Docker compose file to bring up a Kafka and Zookeeper install for testing purposes.
This build has been put together as part of the Databricks blog demonstrating a simple architecture for consuming windows endpoint logs into Databricks, using winlogbeats on the endpoint to send sysmon events via kafka. It is read and processed by the notebook link.
You can use it to quickly spin up an instance of kafka for testing purposes. Please DO NOT try using it for production use cases. It works for my simple needs, and will work for readers of the blog researching how to re-create the simple architecture.
💡 Remember: This should be used for testing only
Best installed on a fresh AWS instance since it uses the metadata service to configure advertised.listener. If you want to run this somewhere else, change the docker-compose.yml file.

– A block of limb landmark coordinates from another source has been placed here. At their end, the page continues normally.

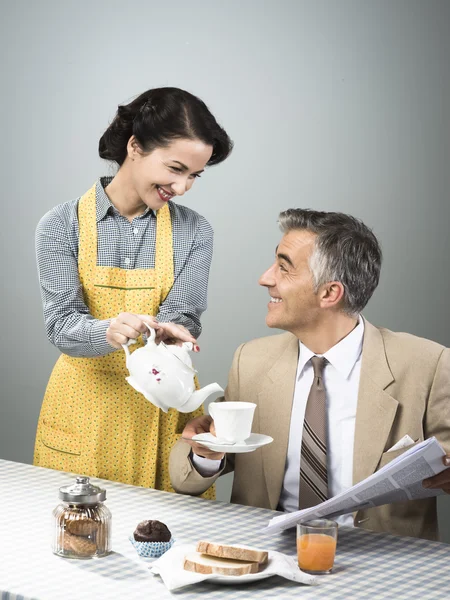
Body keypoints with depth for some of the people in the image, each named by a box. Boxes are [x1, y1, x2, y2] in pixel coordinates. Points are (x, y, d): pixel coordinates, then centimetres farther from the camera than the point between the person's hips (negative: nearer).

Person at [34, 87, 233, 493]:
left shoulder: (193, 232, 0)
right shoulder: (62, 226, -5)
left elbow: (181, 318, -8)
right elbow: (61, 324, -12)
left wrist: (166, 334, -31)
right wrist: (109, 331, -33)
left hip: (163, 409, 1)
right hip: (86, 410, -1)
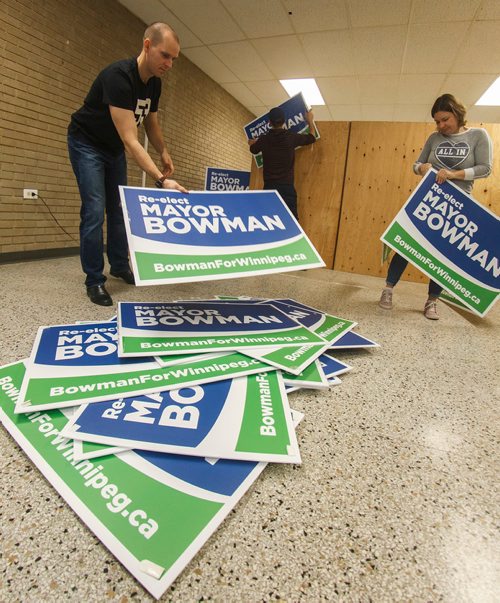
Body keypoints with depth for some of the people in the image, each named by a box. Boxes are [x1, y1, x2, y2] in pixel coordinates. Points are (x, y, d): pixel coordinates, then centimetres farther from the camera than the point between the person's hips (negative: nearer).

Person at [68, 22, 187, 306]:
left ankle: (120, 266, 21)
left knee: (119, 208, 8)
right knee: (95, 210, -14)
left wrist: (165, 153, -10)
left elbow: (152, 124, 9)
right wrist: (161, 180, -49)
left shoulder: (155, 83, -6)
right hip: (87, 144, -7)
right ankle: (94, 280, -5)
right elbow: (130, 140, -40)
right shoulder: (118, 76, -31)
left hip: (115, 149, 8)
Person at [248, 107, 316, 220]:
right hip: (287, 187, -2)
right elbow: (312, 137, 18)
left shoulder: (264, 139, 3)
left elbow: (253, 149, 28)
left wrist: (252, 143, 52)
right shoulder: (291, 137, -1)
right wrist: (310, 121, 37)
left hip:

- Create an EC2 Instance, with a MINIMUM of 16GB Ram. Anything less will fail the install.
- If you plan to send data to the Kafka server from outside of the cloud provider, create an inbound security group rule for TCP 9094.
I have tested this on t2.xlarge Ubuntu 20.04 which works for my purposes.

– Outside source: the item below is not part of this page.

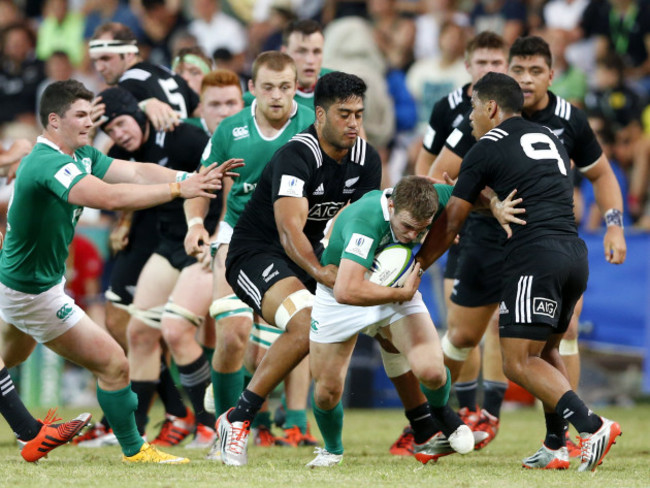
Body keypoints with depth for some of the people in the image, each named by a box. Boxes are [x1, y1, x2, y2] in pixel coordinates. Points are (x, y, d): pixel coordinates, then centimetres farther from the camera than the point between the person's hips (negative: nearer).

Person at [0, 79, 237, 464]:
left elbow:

There are two ways to install.
- Create your own infrastructure and manually install by cloning the repo and executing the install script.

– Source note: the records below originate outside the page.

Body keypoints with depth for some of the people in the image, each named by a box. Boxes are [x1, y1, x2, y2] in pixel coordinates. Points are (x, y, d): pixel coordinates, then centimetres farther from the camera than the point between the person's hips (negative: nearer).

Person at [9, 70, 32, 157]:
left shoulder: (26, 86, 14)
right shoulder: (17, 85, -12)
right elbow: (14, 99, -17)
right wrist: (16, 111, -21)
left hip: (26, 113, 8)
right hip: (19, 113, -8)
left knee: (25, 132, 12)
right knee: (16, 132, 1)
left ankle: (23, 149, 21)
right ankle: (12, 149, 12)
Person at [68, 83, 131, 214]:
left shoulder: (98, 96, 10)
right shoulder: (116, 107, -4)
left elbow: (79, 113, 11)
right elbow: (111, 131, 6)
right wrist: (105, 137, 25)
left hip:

- Clone the repo onto your local machine, and execute the terraform scripts (assuming you have installed terraform already)
Once you have created an EC2 instance.
The install.sh script will download and install docker, docker-compose and everything else you need to get up and running. You'll need to download the repo and execute the install script however.
git clone https://github.com/DerekKing001/kafka-in-docker.git
cd kafka-in-docker
sudo ./install.sh
If you want to have the instance install and run kafka instantly run the following in from the ec2 userdata section.
git clone https://github.com/DerekKing001/kafka-in-docker.git 1>>/var/log/install.log 2>&1
cd kafka-in-docker 1>>/var/log/install.log 2>&1
sudo ./install.sh 1>>/var/log/install.log 2>&1
- Clone the repo onto your local machine
- Make sure you already have terraform installed (
brew install terraform) or your chosen package manager - cd into the kafka-in-docker/terraform_scripts/kafka directory. Execute
terraform init - Make any changes to the main and variables.tf files for VPC names etc
terraform apply
Once installed, you'll probably want to check a few things out. Logon to the host via ssh.
Example EC2 based on ubuntu
ssh -i <pem_file> ubuntu@<hostname>
sudo docker ps
sudo docker logs --follow docker-kafka-1
sudo docker exec -it docker-kafka-1 bash
After running a shell on the kafka container
cd /opt/kafka/bin
./kafka-topics.sh --bootstrap-server <hostname> --list
By default, the compose file is setup to create the 'winlogbeat' topic only.
from /opt/kafka/bin
./kafka-console-producer.sh --bootstrap-server <hostname>:9094 --topic winlogbeat
input is received until CTRL-d
from /opt/kafka/bin
./kafka-console-consumer.sh --bootstrap-server <hostname>:9094 --topic winlogbeat --from-beginning
Use the docker-compose.yml file to pass in kafka variables if needed.
Initially the topic winlogbeat will be configured. If you want to add more topics, amend the KAFKA_CREATE_TOPICS accordingly. This is a comma separated config
KAFKA_CREATE_TOPICS: "winlogbeat:1:1, an-other-topic:1:1"
where: 1:1 corresponds to the partition(s), and replica(s) you want.
The compose file is set to expose TCP 9092 for the internal listener, and 9094 for the external. Make sure when producing or consuming messages you use the external listening port (9094).